His explanation focused upon the apparent nature of human aspiration, which requires a certain level of dissatisfaction to fuel it. Achievable objectives tend to produce dissatisfaction. Hoffer argued that achieving anything tends to deflate net motive ardor. Much better, he thought, to pursue grand abstractions: freedom, salvation, liberation, targets destined to always remain ahead no matter how much progress one might make toward them. While I was trained to think of objectives as tangible destinations, like physical targets, Hoffer considered these to have historically produced much less satisfaction. Once successfully achieved, the tangible quickly converts into something less juicy. It might be that we were designed more to pursue than to achieve, but we might have been dissuaded from that instinct by some insidious element of civilization, or by something. I blame my earlier project management training.
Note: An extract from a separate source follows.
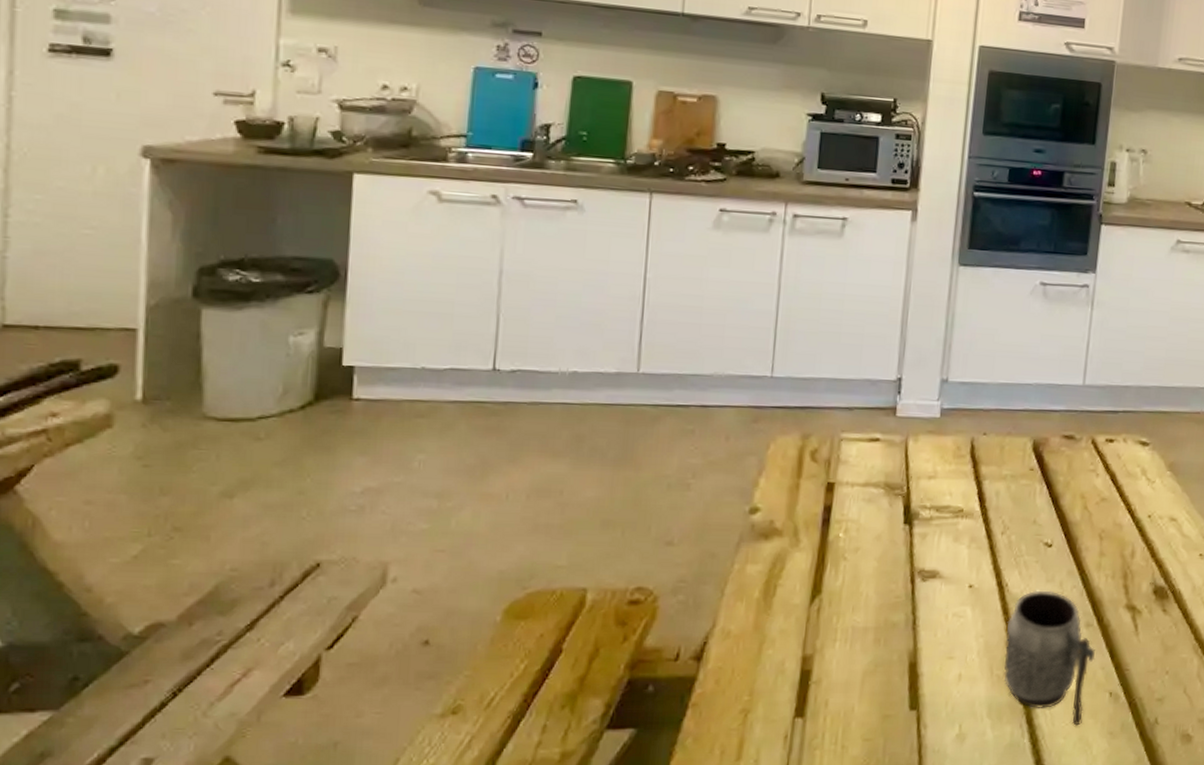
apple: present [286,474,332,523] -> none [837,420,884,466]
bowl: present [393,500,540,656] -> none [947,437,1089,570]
So, I'm considering this HeadingHomeward adventure an opportunity to reframe my relationship with my intentions. While it might seem absurd to insist that my objective explicitly
not be met, this shift seems somehow necessary in this time in my life. I'm no longer even pretending to tick aspirations off any bucket list. I'm no longer accumulating achievements, but more aspiring toward experiences, sensations. I most desire the sensation of passionate pursuit, not the sensation of ever ending that. As I imagine packing up for the move, I realize that most of my possessions have turned into ballast, certainly useful for stabilizing my boat, but not very much my passion anymore. Nor are they likely to motivate me much further than they already have, for I already possess them. Curiously, they've become more like holes than objects to me now. I still sense a certain possessiveness but they no longer pull me forward. They anchor my identity without propelling me. They represent what psychologists call hygiene factors, elements of maintenance but no longer motivators.
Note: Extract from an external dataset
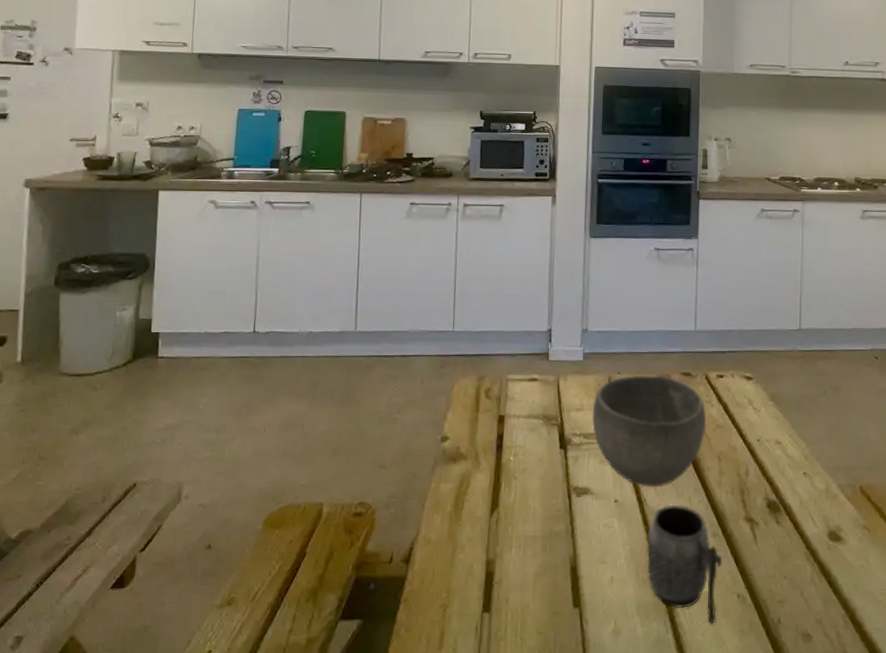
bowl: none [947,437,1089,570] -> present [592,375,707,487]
My experience managing projects contradicted what my training instilled, for the more firmly I held onto the tangible objective, the less likely I became to ever experience much satisfaction when achieving it. Curiously, the most satisfying efforts brought me close, but needed some spin to convince me that I'd succeeded. I often failed to even notice when I'd achieved done enough, so focused had I become on replicating the ever-more-practiced pursuing. The resulting explanatory story might prove enormously satisfying, dripping intrigue, while mere achievement quickly evaporated. Close calls proved juicier than any slam dunk, and attempted slam dunks usually missed their mark. Once any project was declared completed, we'd dismantle the exquisite structures created to achieve that end and we experienced over, but never together. For this excursion into the future, I require no such overly-inflated but inevitably disappointing destination. I intend this HeadingHomeward to set up a continuing trajectory, to set a tone for further adventuring. Success seems more like continuing the search than anticipating ever ending it. I catch that we're HeadingHomeward for the expressed purpose of HeadingHomeward in ever greater earnest, with the purpose not of ever arriving there, but of ever more passionately pursuing heading toward. That's what I mean by saying that we're Asymptoting rather than merely heading. If we ever arrive back home, we will have succeeded only in heading backward away from our future, not a destination we're even distantly interested in. Our future must remain in the future tense to make any sense at all.